Надежду позвала на черную лестницу кухарка — принесли зелень, и Надежда вышла. Клеточников пошел было за ней, но следом за зеленщицей явился обойщик, которого сама же Надежда накануне вызывала, рассчитывая, пока находится в городе, поклеить комнаты, чтобы не заниматься этим осенью (лето она с детьми всегда жила в Засецком, зиму в городе), и между ними начался разговор, которому не видно было конца. Клеточников не стал дожидаться, когда она освободится, решил прогуляться по городу.
Пенза была противоположностью Одессы по замкнутости, отгороженности жизни обывателей; здесь и дома строились с учетом этой особенности жизни, тянулись не столько вдоль улицы, сколько вглубь, во дворы, многие из них имели больше окон на боковой стороне, чем по фасаду. Жизнь, невидимая глазу, таилась за тесовыми воротами, всегда запертыми, за окнами, закрытыми в любую жару, за занавесками, всегда задернутыми. Кое-где, впрочем, на крылечках сидели старухи, с любопытством оглядывали его, когда он проходил мимо. Он узнавал некоторые лица, запомнившиеся с детских лет, его не узнавали. Он снова вышел на соборную площадь, обошел ее со стороны, противоположной той, какой они ехали с Ермиловым. С приятным чувством прошел мимо длинного деревянного здания гимназии.
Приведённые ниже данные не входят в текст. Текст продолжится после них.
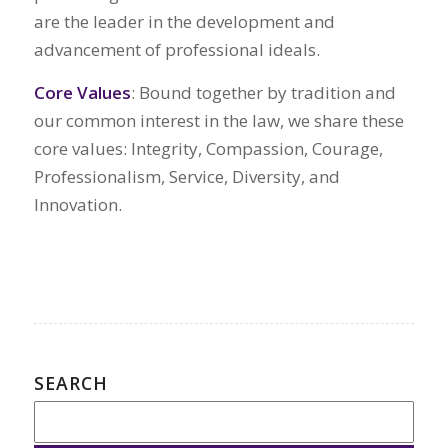
are the leader in the development and
advancement of professional ideals.
Core Values
: Bound together by tradition and
our common interest in the law, we share these
core values: Integrity, Compassion, Courage,
Professionalism, Service, Diversity, and
Innovation.
SEARCH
Должно быть, еще шли экзамены: много гимназистов, как всегда во время экзаменов, слонялось по двору гимназии, по скверу напротив гимназии. У гимназистов была новая форма — черные строгие кафтаны, нечто среднее между офицерским сюртуком и вицмундиром, с одним рядом металлических пуговиц, со стоячим невысоким воротником, обшитым серебряным галуном, в отличие от демократичных сюртуков с отложными воротниками и петличками, какие носили в начале шестидесятых годов. Можно было бы, конечно, и зайти, подняться на знакомое крыльцо, пройтись по знакомым коридорам, подышать забытым воздухом непорочной юности, но не хотелось никаких встреч. А впрочем, кого мог бы он теперь встретить здесь — старых педагогов? Но тех из них, что были помоложе, талантливых и дерзких, вымела из гимназии гроза, разразившаяся над нею после выстрела Каракозова, ее питомца, другие за прошедшие десять лет успели состариться и уйти на покой… Он прошел мимо громадного губернаторского дома и крутыми, сбегающими от площади к подножию городского холма улицами, параллельными главной Московской улице, пошел вниз, с намерением там, внизу, выйти на Московскую и по Московской вернуться назад.
Эти улицы состояли из деревянных и каменных домов. Каменные дома, как и деревянные, были небольшие в один, редко в два этажа, весьма простые в архитектурном отношении, если можно было говорить об архитектуре применительно к кирпичным четырех- или пятистенкам, а все же можно было говорить, если иметь в виду отделку фасадов этих коробок. Фасады были нарядны, порой даже пышны, могли поразить затейливым орнаментом, немыслимой сложностью, виртуозностью фигурной каменной кладки. В известном смысле можно было говорить и о музыке фасадов этой части города, если, проходя по улицам, останавливать внимание на таких домах, минуя деревянные, впрочем, также большей частью украшенные ажурной резьбой; но каменные фасады определяли характер улиц, отличая Пензу от любого другого, известного Клеточникову города. Когда-то он целые дни мог проводить на этих улицах, прилепившись к какому-нибудь поразившему его фасаду, стараясь понять секрет очарования, смысл и душу орнамента и прочих элементов отделки.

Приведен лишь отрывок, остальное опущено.